▶ Work to be completed: Locate every line in the records below that contains the string "chart", matching case exactly, and copy each such line.

========================================

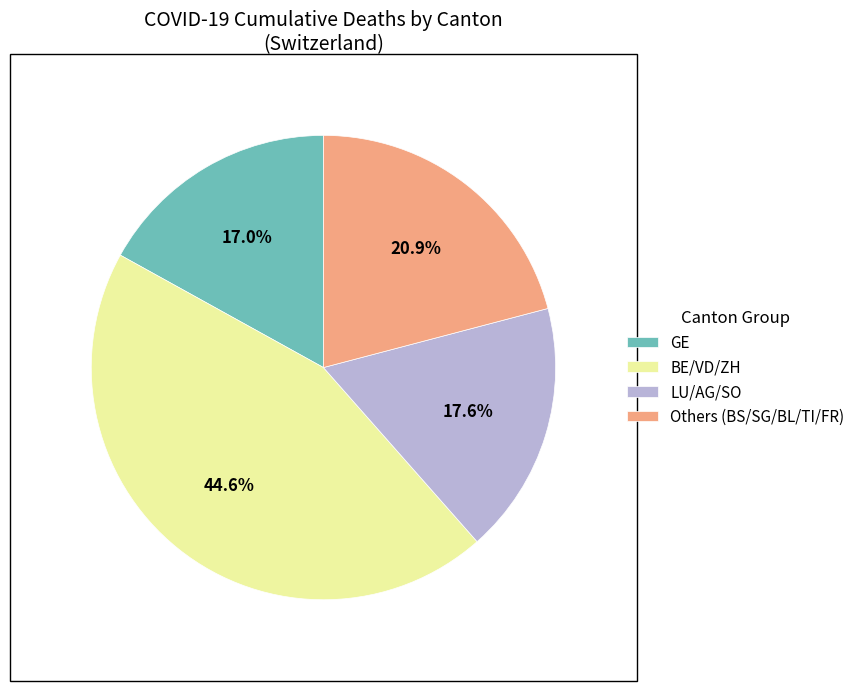

Is there a majority slice in this chart?

No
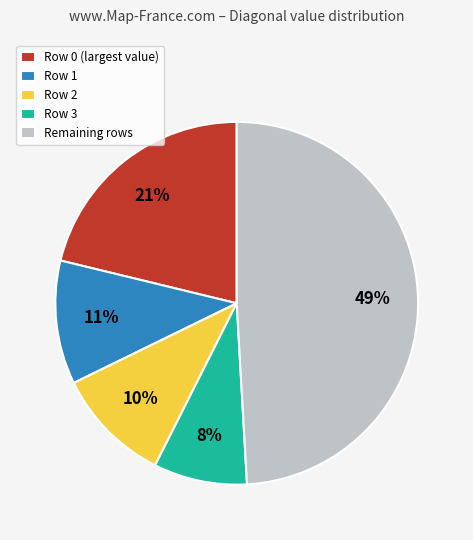

What percentage is the Row 2 slice, to the nearest percent?

10%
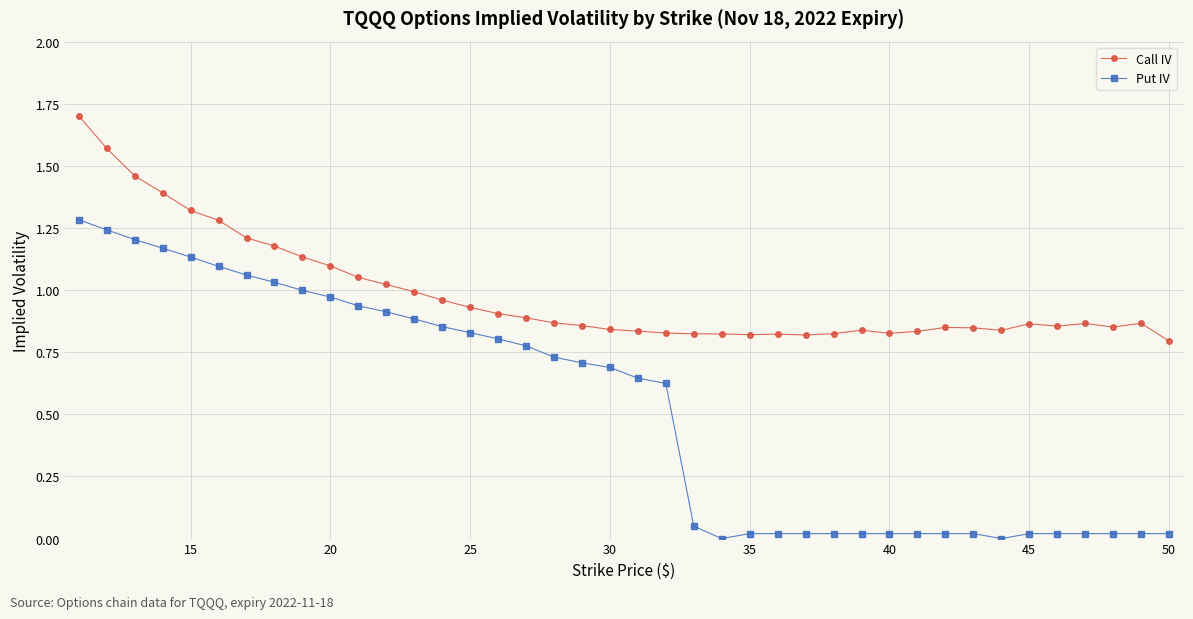

Is this an area chart (filled region under the line)?

No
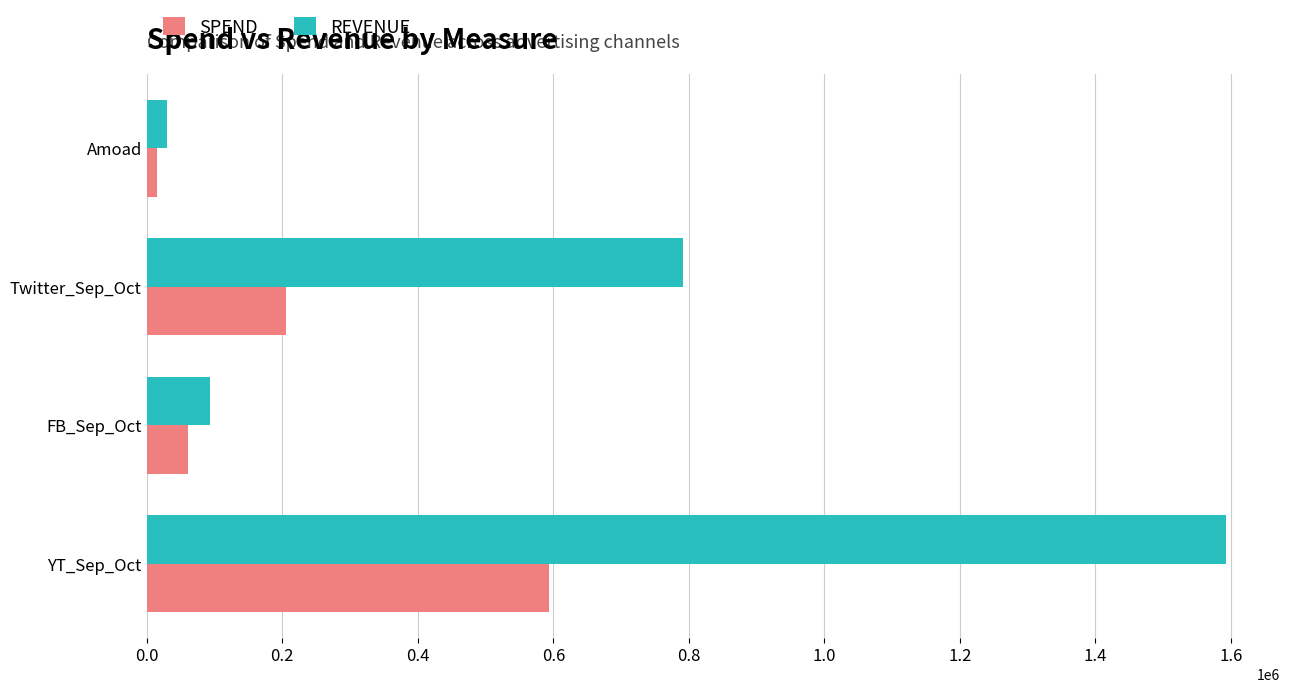

At how many categories does at least one series exceed 1084221?

1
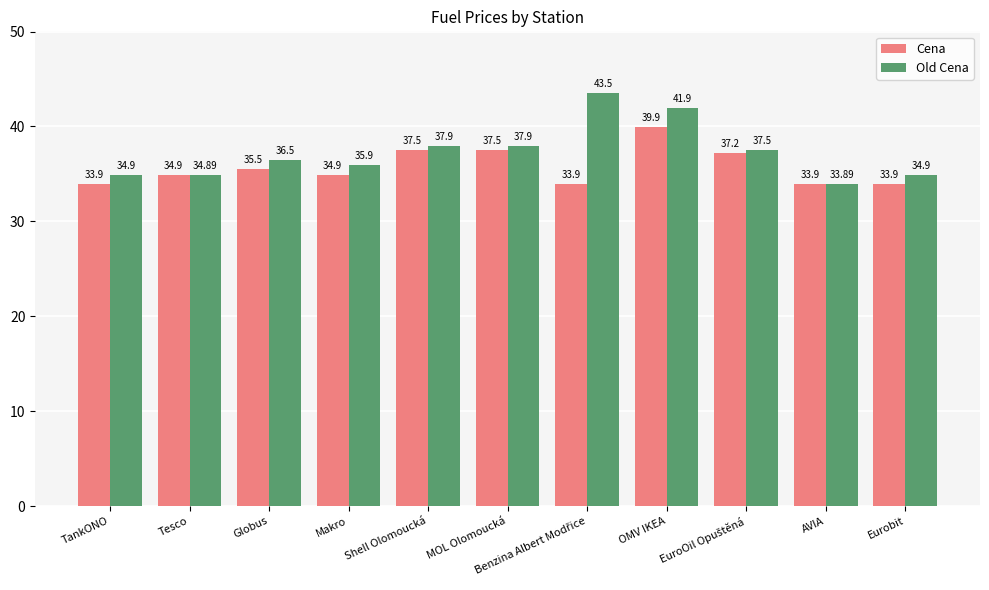

What is the highest value of the Old Cena series?

43.5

========================================

▶ Reply:
Is there a majority slice in this chart?
Is this an area chart (filled region under the line)?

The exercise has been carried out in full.